## YOUR TASKS:
1 > Name each power that the reader comments cite as an example of a single power dominating East Asia, along with the period the comments give for each.
2 > Reproduce the reader comments word for word, from "Posted by M." up to and including "push the button.".

Very well written article. This article agrees with every observation I personaly made since I started to
follow the North-South meeting
2 years ago. This article should be
made available to the mainstream media
so more people can uncover the lies that
US government is fabricating.
Posted by Joh Kkachi on Feb 19, 2003 at 12:46 AM
After fifty years, it is time for the Korean war—which cost the Korean people millions of lives and the United States over fifty thousand—to be brought to an end, with a formal peace treaty between the DPRK and the United States. Kevin Kim’s article shows what needs to be done by the United States—given the enormous asymmetry of power and resources obtaining between the two countries and the responsibility the current US administration bears for the present impasse, the initiative will have to come from the latter—in order to bring about this closure. Of course, there will be costs to the administration in taking this initiative—e g, it would not be popular with the fundamentalist right-wing of the Republican party and it would undermine much of the rationale for the so-called <missile-defence> boondoggle, but in the long term it would probably be beneficial to the long-term US strategic interest in hindering that East Asia becomes dominated by a single (non-US) power (Britain in the 1890’s, Japan in the 1930’s, China in the near future). A peace treaty and a non-aggression pact between the DPRK and the United States would open the way to a reunification of Korea, which would certainly further this end. But the present US administration seems to believe that it can dominate the world on its own—or with the aid of faithful poodles like Mr Blair—and thus has other priorities….
Posted by M. Henri Day on Feb 19, 2003 at 9:05 AM
In response to R.C. Wilson:
I’m in complete agreement with your comments minus one. Please do not lump the current administration and the American people into one category. Myself and others have been working very hard to get our anti-war voice publicly heard in the mainstream media. Your comments make it sound as if we have all constructed bunkers and are ready to push the button.

## COLLECTED DATA:
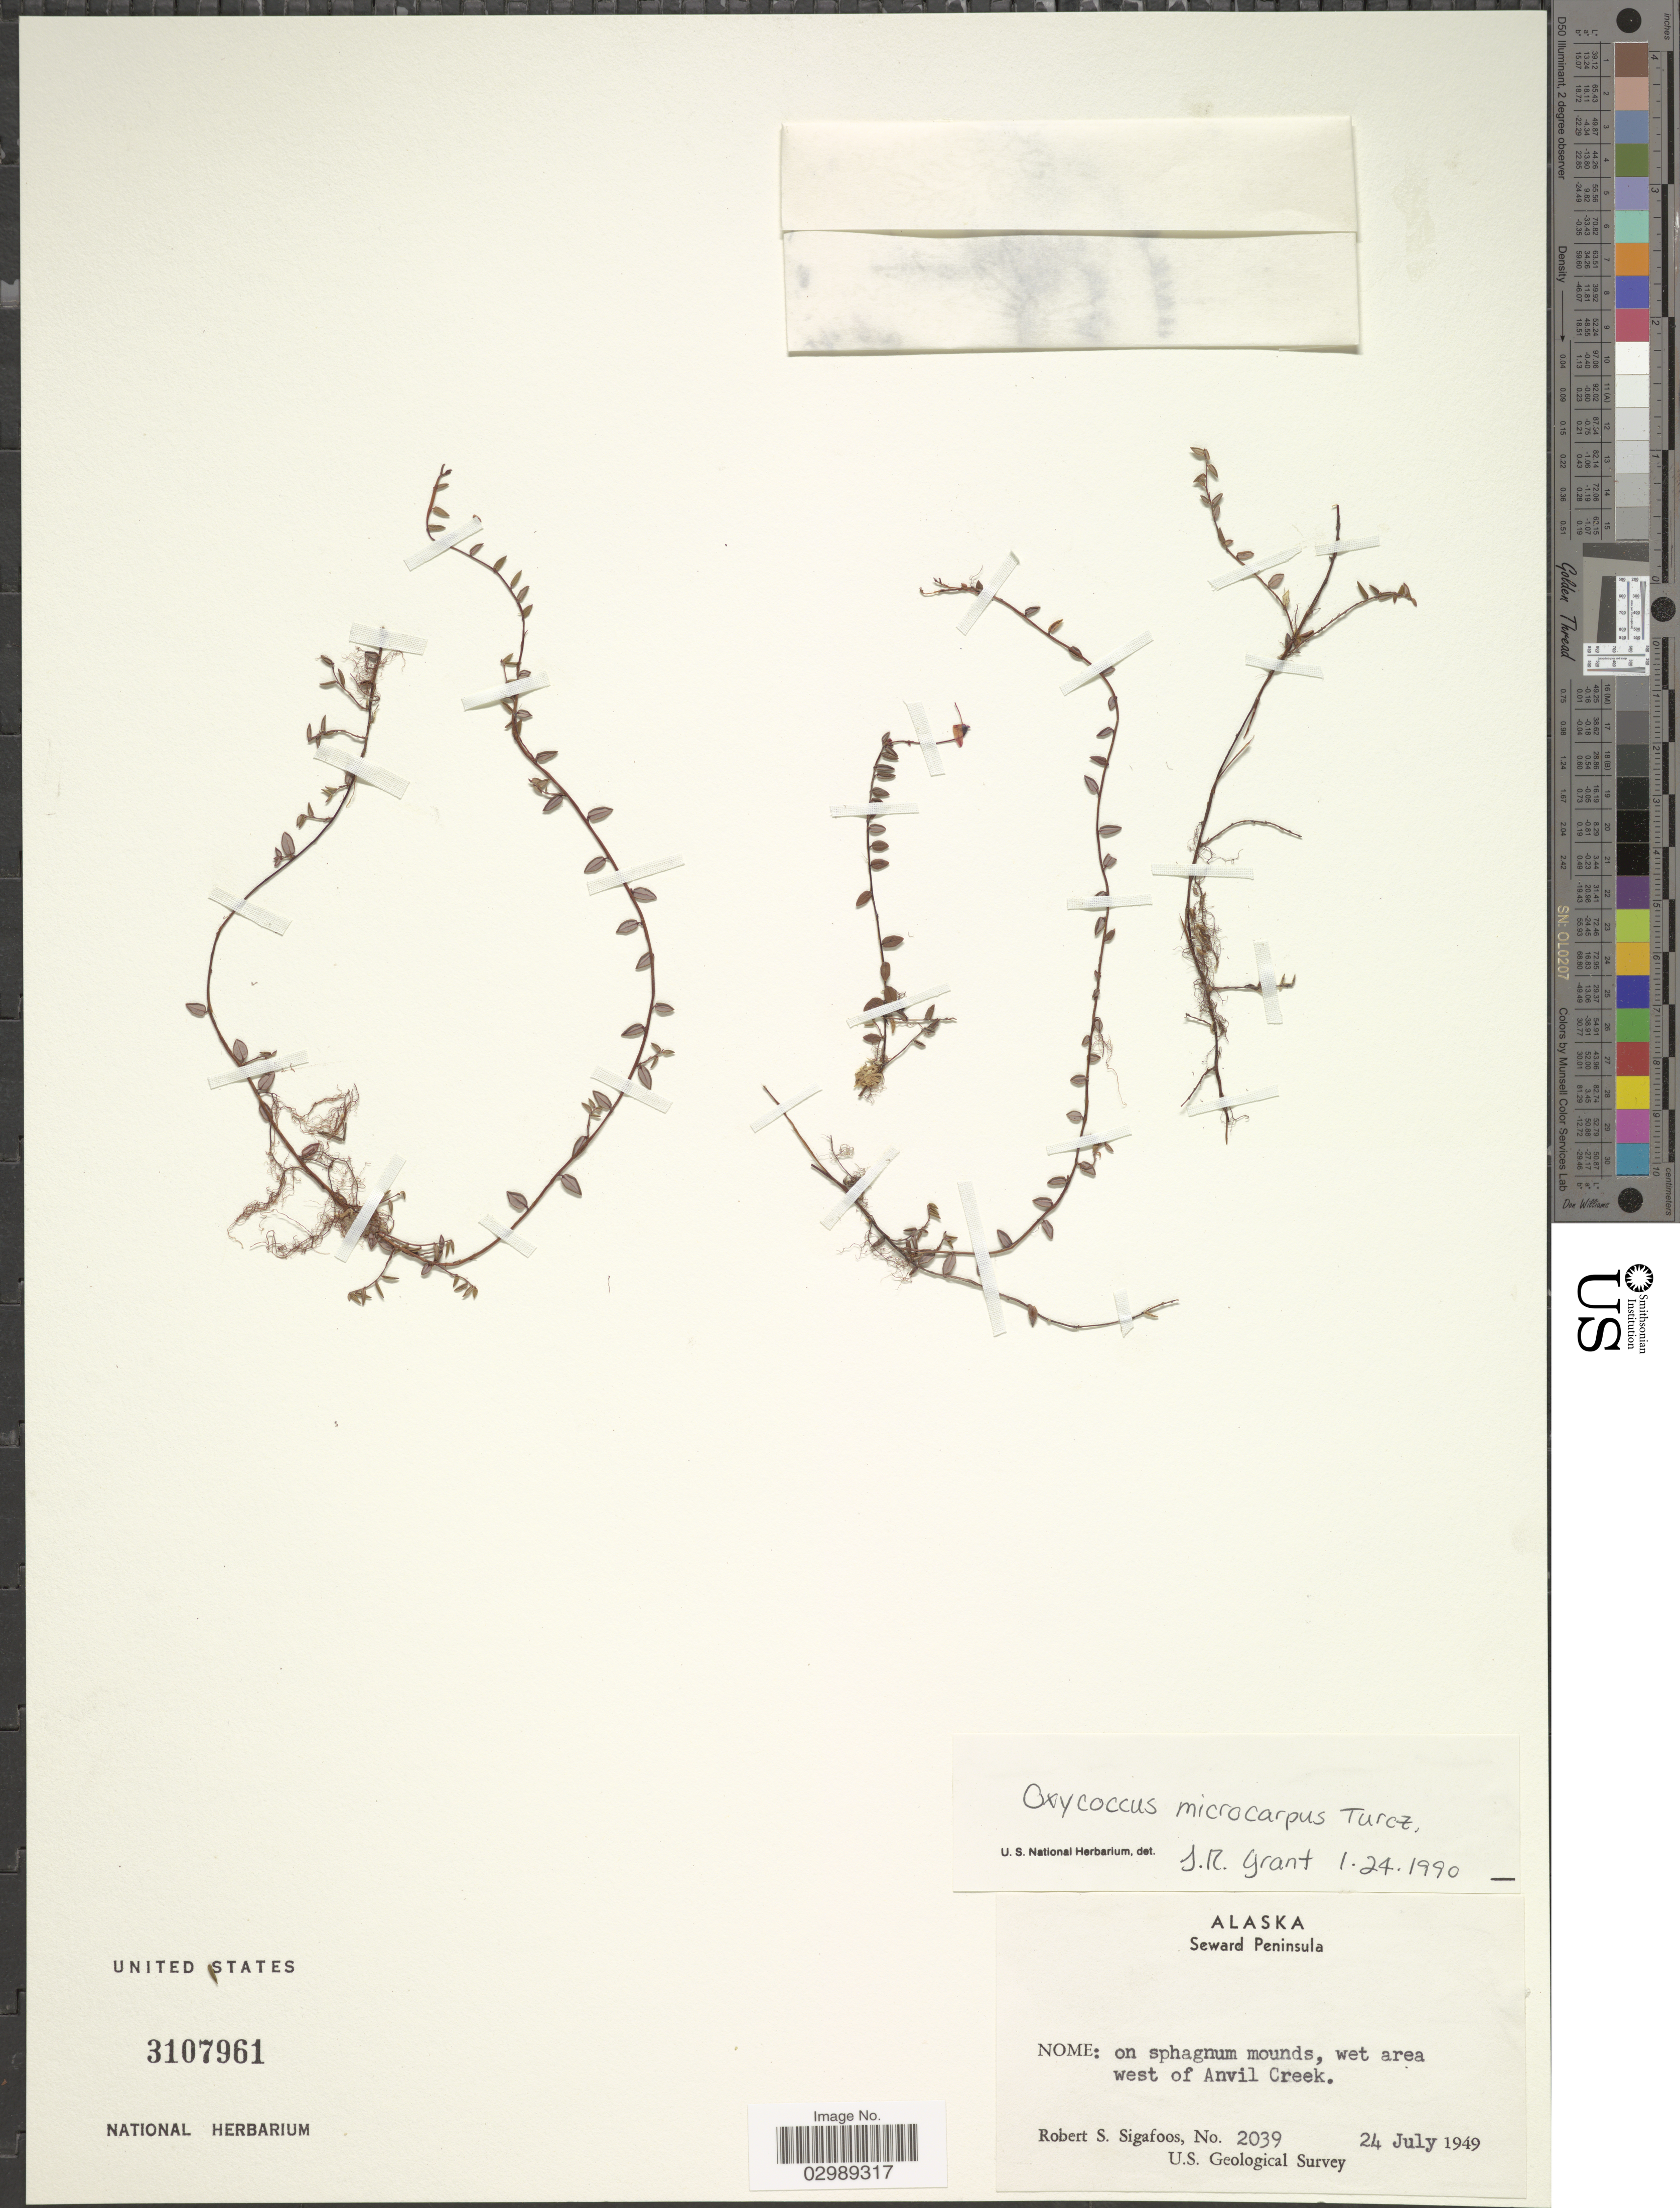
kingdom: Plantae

## PROBLEM SOLUTIONS:
1 >
- Britain: the 1890's
- Japan: the 1930's
- China: the near future

2 >
Posted by M. Henri Day on Feb 19, 2003 at 9:05 AM
In response to R.C. Wilson:
I’m in complete agreement with your comments minus one. Please do not lump the current administration and the American people into one category. Myself and others have been working very hard to get our anti-war voice publicly heard in the mainstream media. Your comments make it sound as if we have all constructed bunkers and are ready to push the button.